For all the ridiculous stunts he has pulled at different times in his political life, Nick Xenophon’s underlying compassion for the downtrodden and the abused has never seriously been questioned. The worst that could be said of him is he is a political opportunist who knows how to push the populace’s buttons.

This time, however, he has pushed into new territory that raises troubling issues about his motives and judgment.

In the Senate last night, Xenophon used parliamentary privilege to name and shame an Adelaide priest accused of s-xual abuse 50 years ago. The man concerned has categorically denied the allegation, he has never been charged and the allegations have never been tested in a court of law.

Thanks to Xenophon, the priest’s identity and the Adelaide suburban parish where he serves are now in the public domain. His name has been widely reported by the ABC and in The Australian (though not in local newspaper The Advertiser on the grounds that evidence of the allegations has not become publicly available).

Xenophon says he had to name the priest because the Catholic Archdiocese of Adelaide had failed to adequately investigate the r-pe allegations, which were made by the now-primate of the Traditional Anglican Communion, John Hepworth. Xenophon evidently has issues with senior figures within the Catholic Church.

The Archdiocese says it’s shocked and dismayed with his statement. Quite.

Despite the priest’s denial and the presumption of innocence, Xenophon has totally destroyed the man’s character — a brave call on unproven allegations.

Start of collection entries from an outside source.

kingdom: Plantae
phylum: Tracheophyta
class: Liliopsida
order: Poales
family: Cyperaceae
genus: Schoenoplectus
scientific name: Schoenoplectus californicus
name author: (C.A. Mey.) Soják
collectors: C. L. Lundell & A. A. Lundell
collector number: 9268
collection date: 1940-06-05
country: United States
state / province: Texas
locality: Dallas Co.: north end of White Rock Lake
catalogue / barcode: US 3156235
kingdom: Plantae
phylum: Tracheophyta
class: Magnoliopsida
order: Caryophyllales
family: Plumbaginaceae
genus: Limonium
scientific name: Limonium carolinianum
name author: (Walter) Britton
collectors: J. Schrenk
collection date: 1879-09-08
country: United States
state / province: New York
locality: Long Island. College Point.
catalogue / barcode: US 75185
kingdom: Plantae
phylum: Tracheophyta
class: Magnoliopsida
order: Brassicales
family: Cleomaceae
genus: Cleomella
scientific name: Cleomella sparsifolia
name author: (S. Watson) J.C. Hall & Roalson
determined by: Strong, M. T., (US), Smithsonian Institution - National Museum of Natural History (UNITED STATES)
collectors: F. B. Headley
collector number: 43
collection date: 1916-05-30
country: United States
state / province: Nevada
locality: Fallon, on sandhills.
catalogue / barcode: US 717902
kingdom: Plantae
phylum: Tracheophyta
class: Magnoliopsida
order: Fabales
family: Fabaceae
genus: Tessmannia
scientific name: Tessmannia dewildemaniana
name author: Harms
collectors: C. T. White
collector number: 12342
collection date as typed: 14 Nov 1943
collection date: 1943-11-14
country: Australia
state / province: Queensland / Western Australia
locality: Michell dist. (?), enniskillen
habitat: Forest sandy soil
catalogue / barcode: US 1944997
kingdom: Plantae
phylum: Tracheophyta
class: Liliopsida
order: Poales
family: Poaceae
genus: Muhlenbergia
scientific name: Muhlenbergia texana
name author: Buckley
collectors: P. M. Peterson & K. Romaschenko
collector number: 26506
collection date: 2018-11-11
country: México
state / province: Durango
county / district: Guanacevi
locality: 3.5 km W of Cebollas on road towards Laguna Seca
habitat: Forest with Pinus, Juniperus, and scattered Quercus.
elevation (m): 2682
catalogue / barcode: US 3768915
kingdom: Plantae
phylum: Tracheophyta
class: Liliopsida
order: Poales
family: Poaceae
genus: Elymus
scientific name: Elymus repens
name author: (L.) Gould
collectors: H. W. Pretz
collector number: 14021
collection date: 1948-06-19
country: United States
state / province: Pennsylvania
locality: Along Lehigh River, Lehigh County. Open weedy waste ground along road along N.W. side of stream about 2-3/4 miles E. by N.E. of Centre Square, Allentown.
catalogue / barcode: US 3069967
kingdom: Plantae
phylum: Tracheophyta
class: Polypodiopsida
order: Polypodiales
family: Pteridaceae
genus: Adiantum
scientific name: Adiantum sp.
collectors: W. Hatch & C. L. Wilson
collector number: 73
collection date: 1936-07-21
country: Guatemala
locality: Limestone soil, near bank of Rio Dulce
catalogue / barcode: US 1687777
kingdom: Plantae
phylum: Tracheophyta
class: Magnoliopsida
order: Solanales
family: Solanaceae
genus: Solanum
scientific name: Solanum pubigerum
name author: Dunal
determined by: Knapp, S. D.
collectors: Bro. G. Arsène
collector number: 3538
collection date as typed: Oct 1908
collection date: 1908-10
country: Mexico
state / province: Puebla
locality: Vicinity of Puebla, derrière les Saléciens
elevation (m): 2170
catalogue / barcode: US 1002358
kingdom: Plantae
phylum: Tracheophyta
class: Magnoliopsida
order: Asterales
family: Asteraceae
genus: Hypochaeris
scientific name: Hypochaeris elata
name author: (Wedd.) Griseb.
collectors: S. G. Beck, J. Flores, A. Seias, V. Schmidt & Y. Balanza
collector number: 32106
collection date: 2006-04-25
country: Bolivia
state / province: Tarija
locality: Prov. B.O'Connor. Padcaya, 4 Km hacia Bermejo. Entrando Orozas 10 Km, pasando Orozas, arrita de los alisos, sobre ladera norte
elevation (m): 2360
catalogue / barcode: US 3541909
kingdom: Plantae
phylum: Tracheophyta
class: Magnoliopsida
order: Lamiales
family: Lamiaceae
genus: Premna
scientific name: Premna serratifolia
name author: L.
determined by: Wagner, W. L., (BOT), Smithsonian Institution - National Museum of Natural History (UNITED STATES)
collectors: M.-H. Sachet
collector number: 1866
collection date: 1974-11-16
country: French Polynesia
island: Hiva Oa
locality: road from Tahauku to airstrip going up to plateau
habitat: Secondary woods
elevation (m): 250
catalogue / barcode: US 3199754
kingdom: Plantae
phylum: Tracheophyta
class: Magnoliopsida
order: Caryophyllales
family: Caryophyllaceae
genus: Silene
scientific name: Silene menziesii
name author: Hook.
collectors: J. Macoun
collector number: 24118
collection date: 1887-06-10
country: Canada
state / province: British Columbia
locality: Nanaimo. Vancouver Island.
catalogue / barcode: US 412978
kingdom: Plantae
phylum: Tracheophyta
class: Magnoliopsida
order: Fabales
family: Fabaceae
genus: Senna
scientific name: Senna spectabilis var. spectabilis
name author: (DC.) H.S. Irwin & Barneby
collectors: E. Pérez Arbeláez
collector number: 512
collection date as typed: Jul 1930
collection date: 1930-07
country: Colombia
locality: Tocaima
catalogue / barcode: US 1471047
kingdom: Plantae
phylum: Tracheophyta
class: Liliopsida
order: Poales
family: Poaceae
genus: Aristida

Xenophon is an experienced lawyer who still provides pro bono advice on issues close to his heart.

It cannot be said he acted in the emotional heat of the moment, given he had already given the Catholic Archdiocese an ultimatum to suspend the priest by noon yesterday or he would name him. He delivered his parliamentary coup de gras after due consideration, with a cool head, fully aware of the dire consequences.

Hepworth, who alleges he was repeatedly r-ped by three priests over a 12-year period while training in a Catholic seminary, says he didn’t want Xenophon to name the priest.

“As long as the process goes on that is fair and just, I will be comfortable with that,” Hepworth told the ABC.

Xenophon has smashed that “fair and just” process to pieces.

No doubt there are complex layers within layers to this matter, otherwise the priest would likely have been formally charged long ago. The alleged r-pe was 50 years ago and the chance of sustaining a charge now must be next to zero. There are no other matters of suspicion hanging over the priest so far as is known.

So what happens next? Presumably the priest will now be stood aside as the Catholic Church continues its drawn-out investigation of the Hepworth allegations. It seems not to be a clear-cut case, except in Hepworth’s and Xenophon’s minds.

Not that it matters. The mud has well and truly stuck. Denied natural justice, it’s hard to imagine how the man’s situation could be any worse. He is finished without ever being charged.

Xenophon has made the decision for everyone and he has gone too far.